Le Monde.fr | 17.07.12
L’INTÉGRALITÉ DU DÉBAT AVEC ZIAD MAJED, POLITOLOGUE LIBANAIS, SPÉCIALISTE DU MOYEN-ORIENT, PROFESSEUR À L’UNIVERSITÉ AMÉRICAINE DE PARIS, MARDI 17 JUILLET 2012
Suite 2/2
Benji : Certains disent que la Syrie est en train de basculer dans une guerre entre Alaouites et Sunnites. Qu’en pensez-vous ?

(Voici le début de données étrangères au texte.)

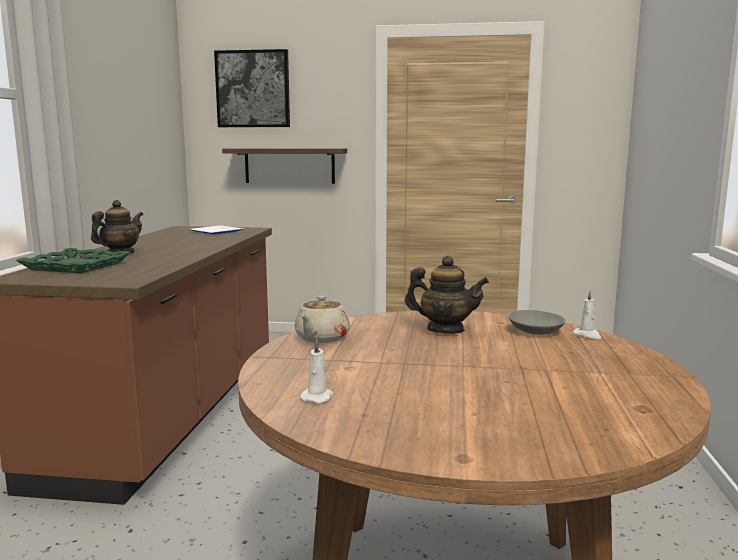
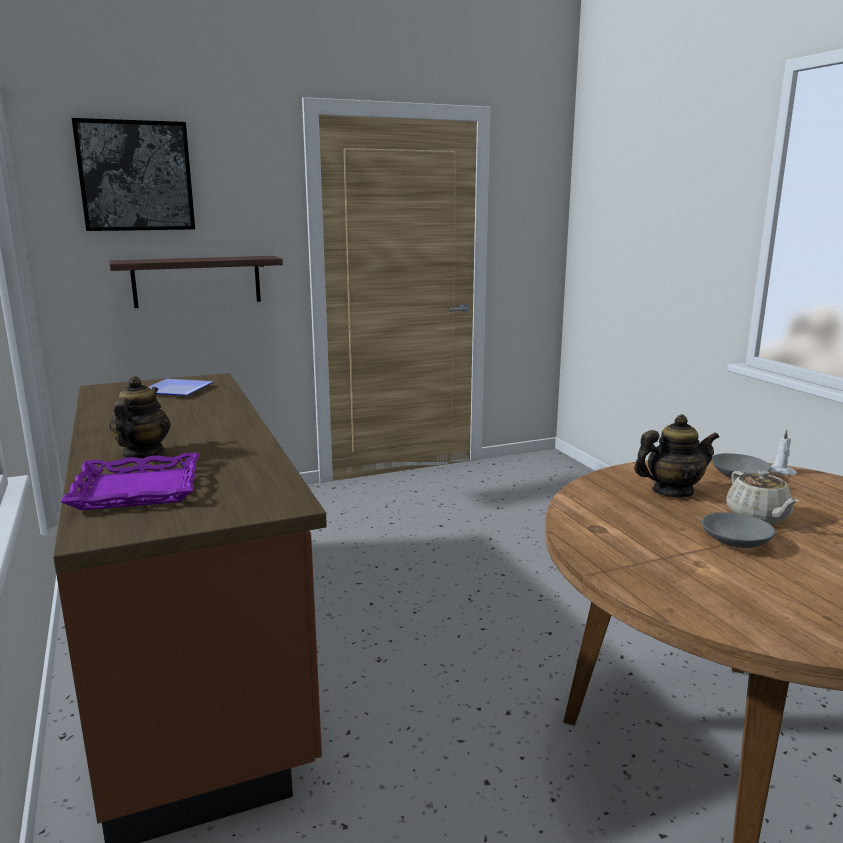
camera: 30 degrees left, 5 degrees up
(76, 266) = (137, 489): green tray -> purple tray
(318, 397) = (753, 609): white candle -> none
(321, 338) = (595, 531): beige teapot -> beige teapot (758, 516)
(415, 363) = (735, 541): none -> grey bowl

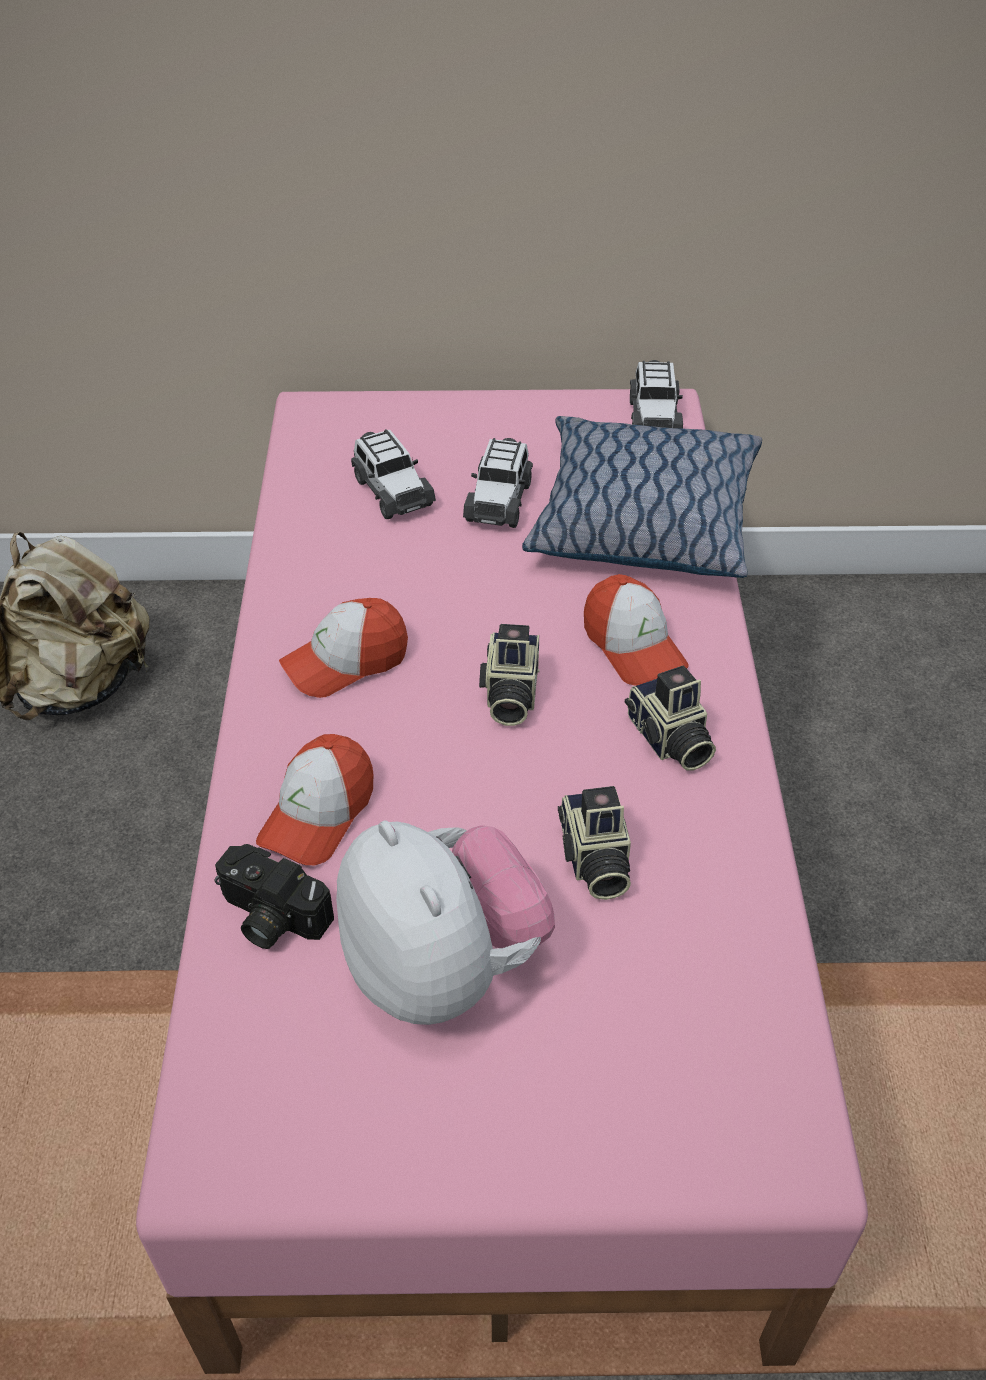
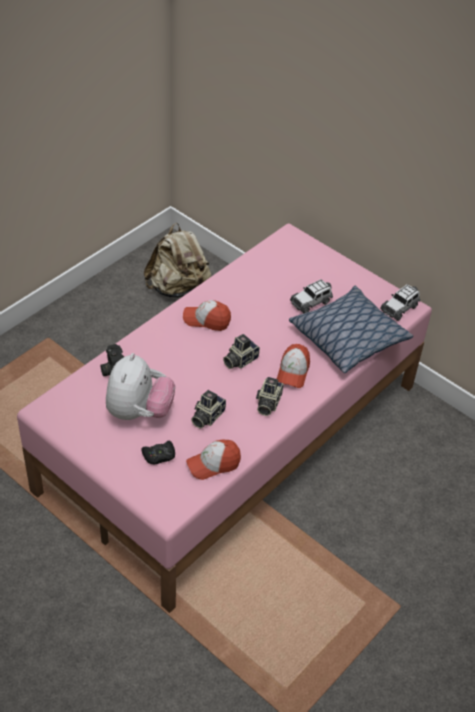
camera: 40 degrees right, 0 degrees up
(318, 813) = (152, 354): cap -> cap (213, 464)
(391, 491) = (281, 278): toy car -> none
(610, 1033) = (159, 455): none -> black game controller

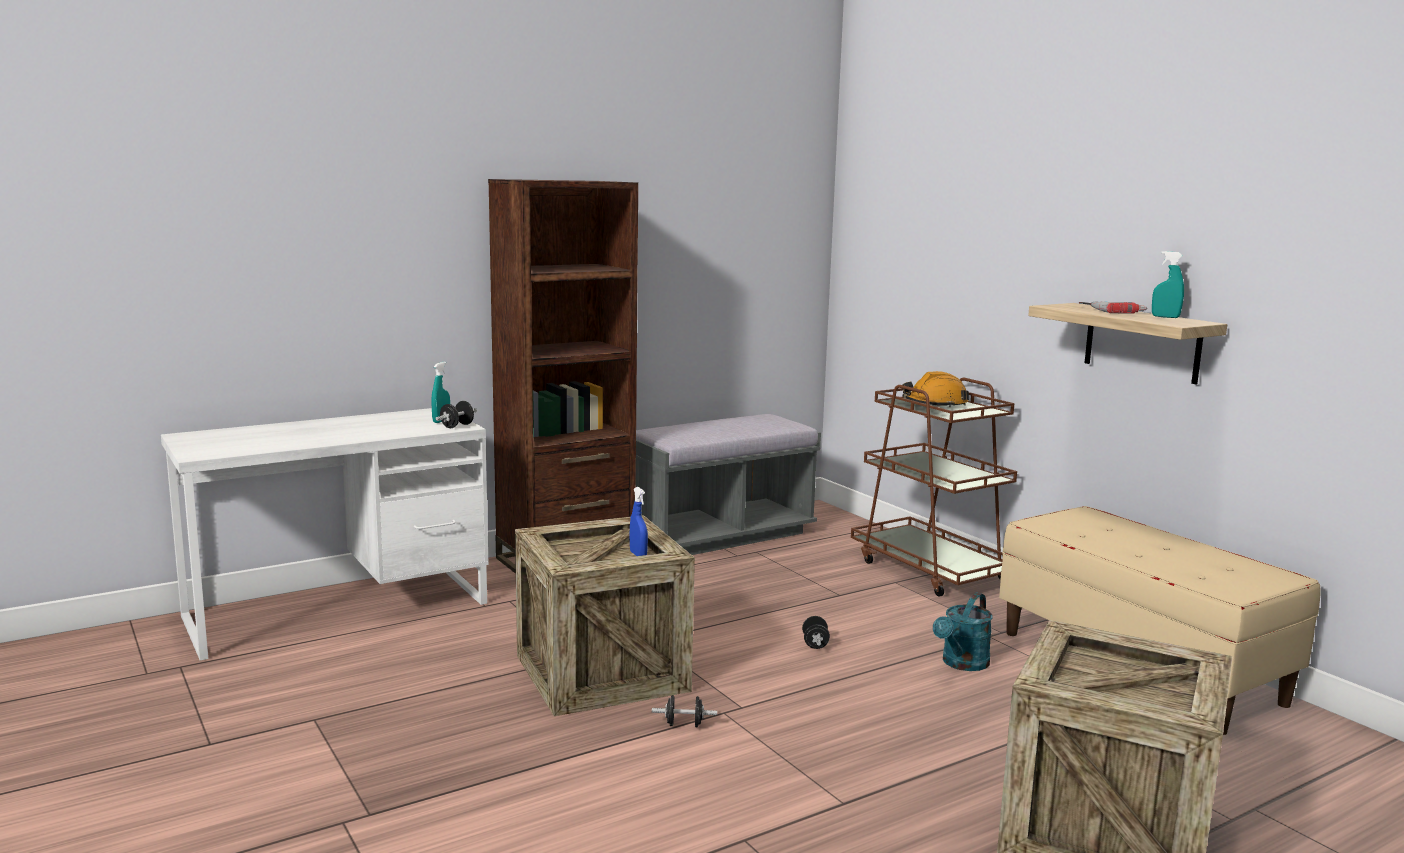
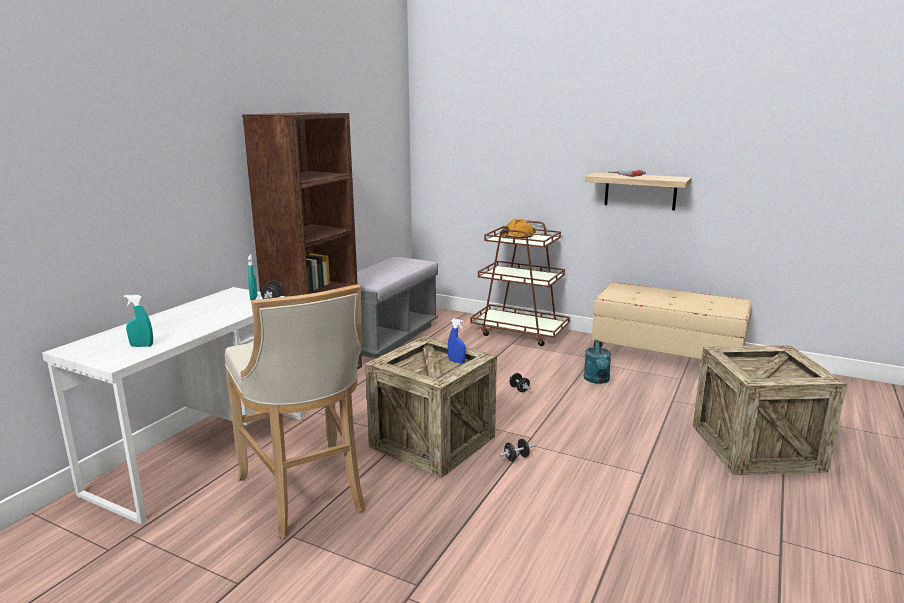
camera: 30 degrees left, 5 degrees up
(381, 684) = (306, 495): none -> beige stool
(1165, 317) = (659, 176): turquoise spray bottle -> turquoise spray bottle (142, 346)

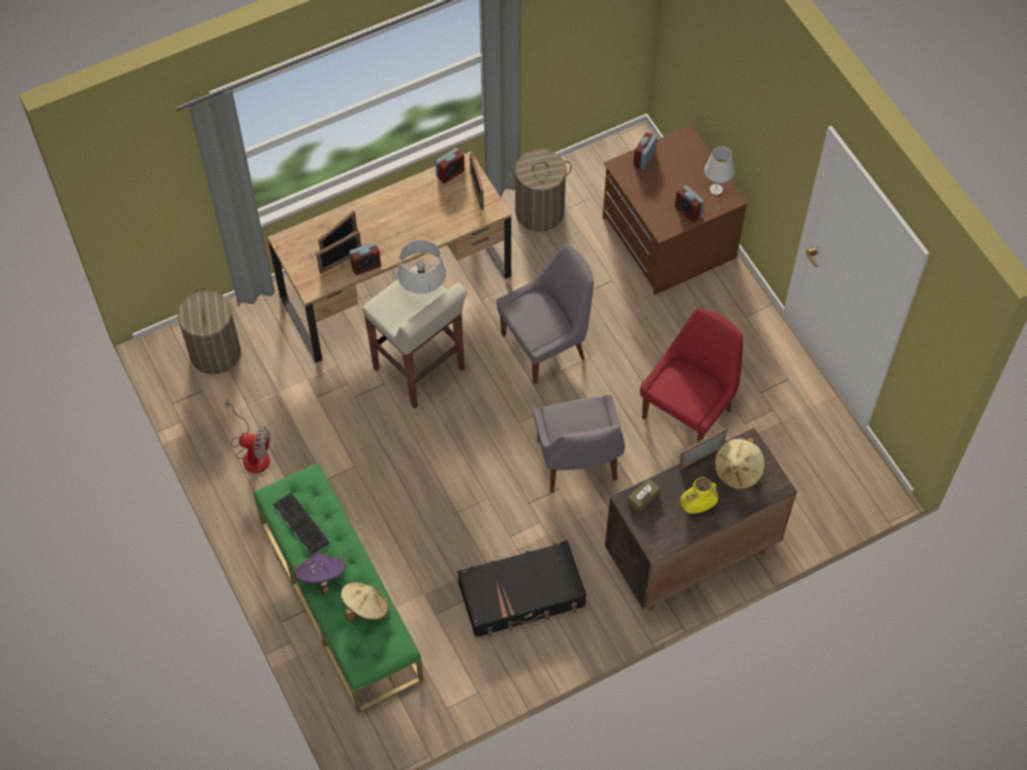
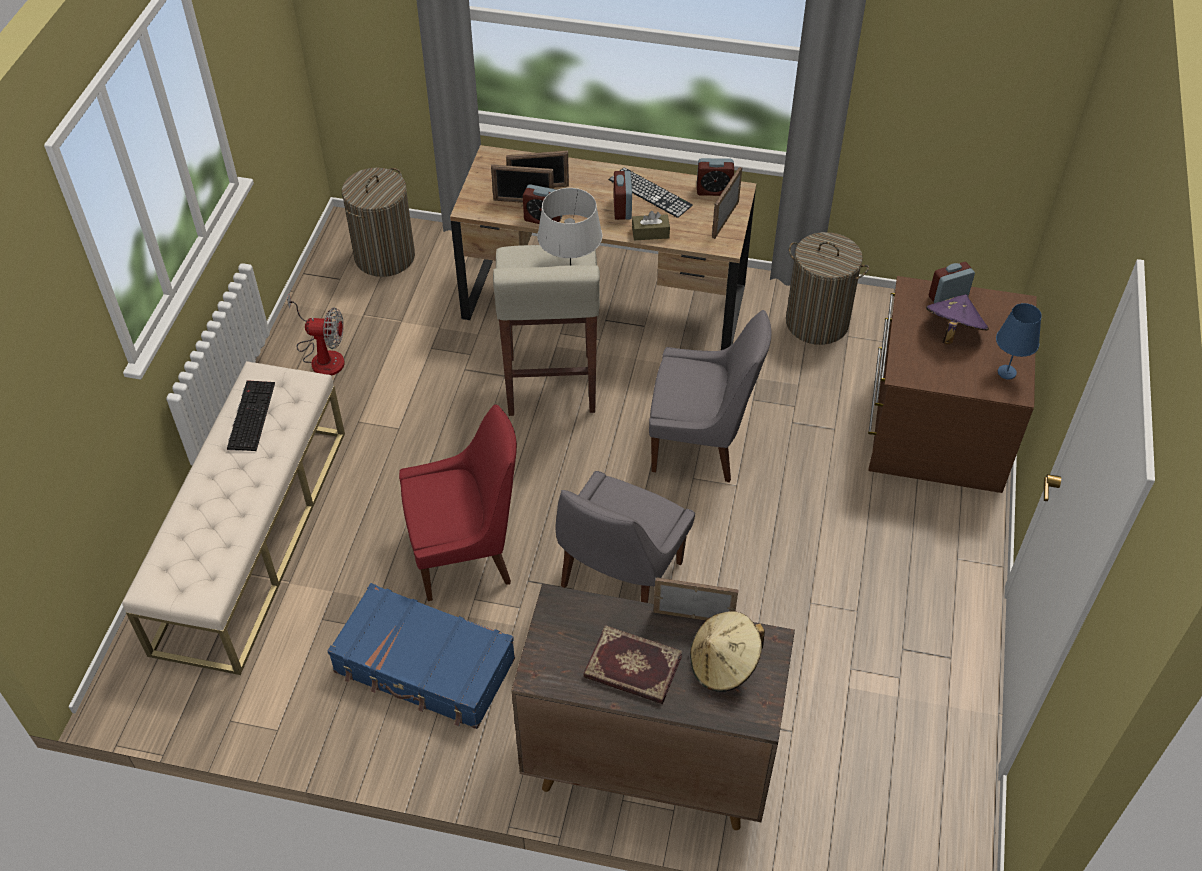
camera: 40 degrees right, 10 degrees down
(252, 453) = (322, 356): fan -> fan turned 45 degrees counterclockwise
(321, 576) = (213, 476): purple hat -> purple hat (952, 332)
(340, 599) = (252, 537): green bench -> beige bench
(365, 607) = (218, 534): beige hat -> none
(413, 201) = (650, 192): none -> keyboard
(522, 595) = (424, 667): black suitcase -> blue suitcase
(643, 498) = (578, 612): brown tissue box -> brown tissue box (650, 233)
(688, 211) = (951, 374): alarm clock -> alarm clock (622, 208)
(688, 411) = (795, 611): red chair -> red chair (466, 554)
(697, 507) = (632, 668): yellow vase -> book
(716, 190) = (1006, 372): white table lamp -> blue table lamp

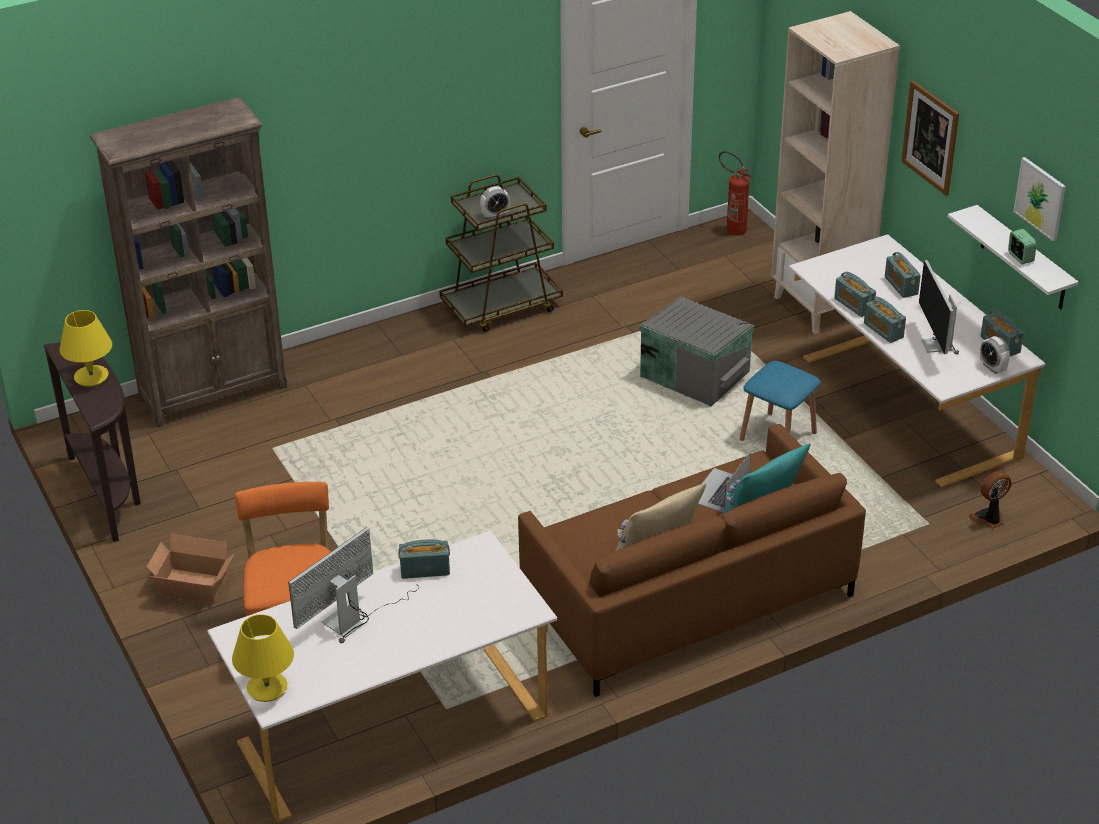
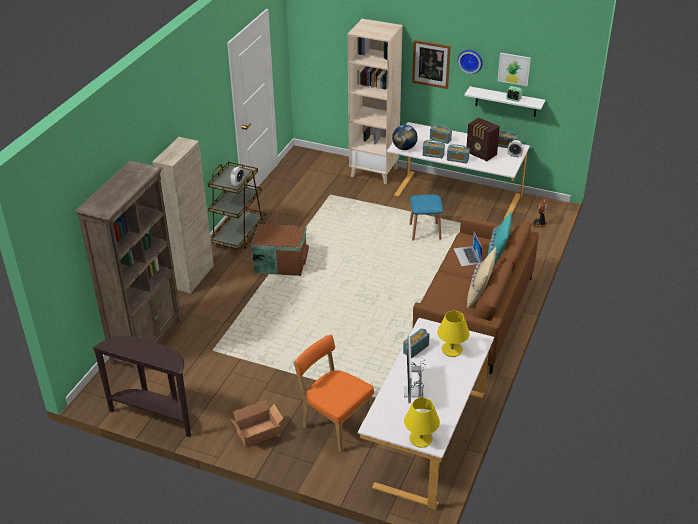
camera: 40 degrees left, 0 degrees up
(91, 377) = (143, 349): yellow table lamp -> yellow table lamp (451, 350)
(370, 337) = (193, 277): none -> beige cabinet
(507, 374) = (280, 262): none -> brown storage box
(694, 373) = (359, 223): grey storage box -> none
(731, 229) = (297, 156): fire extinguisher -> none
(822, 274) = (404, 148): none -> globe
(937, 339) = (481, 154): monitor -> radio
(983, 154) = (470, 60): none -> wall clock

Je pense que c’est un schéma qui simplifie beaucoup la situation. C’est vrai que dans le Moyen-Orient, la question communautaire se pose de plus en plus entre sunnites et chiites, vu la montée politique de l’Iran d’un côté, la lutte avec l’Arabie saoudite de l’autre. Mais ce qui se passe en Syrie est loin d’être réduit à cet angle. Il y a un pouvoir, d’une famille, de père en fils, qui est sur place depuis 1970. Il y a un pouvoir qui est basé sur le principe du parti unique, avec un état d’urgence dans le pays qui a interdit pendant quatre décennies la création de partis politiques, d’organisations de la société civile, des médias libres. Et il y a des services de renseignement qui interviennent violemment dans tous les aspects de la vie publique. Donc la révolution syrienne est contre ce régime-là, qui a essayé de souder la communauté alaouite de laquelle il est issu, pour se présenter comme le protecteur de cette communauté. Et cela a créé et crée toujours des tensions confessionnelles ou communautaires. Mais la révolution, dès le début, dans tous les articles, les discours politiques et les positions officielles de ses représentants, a essayé d’éviter la question confessionnelle et de présenter cette dimension politique et humaniste. Donc je pense que, même s’il y a des éléments de tension communautaire, la révolution est avant tout un soulèvement pour la liberté et la dignité, et pour en finir avec le despotisme d’Assad.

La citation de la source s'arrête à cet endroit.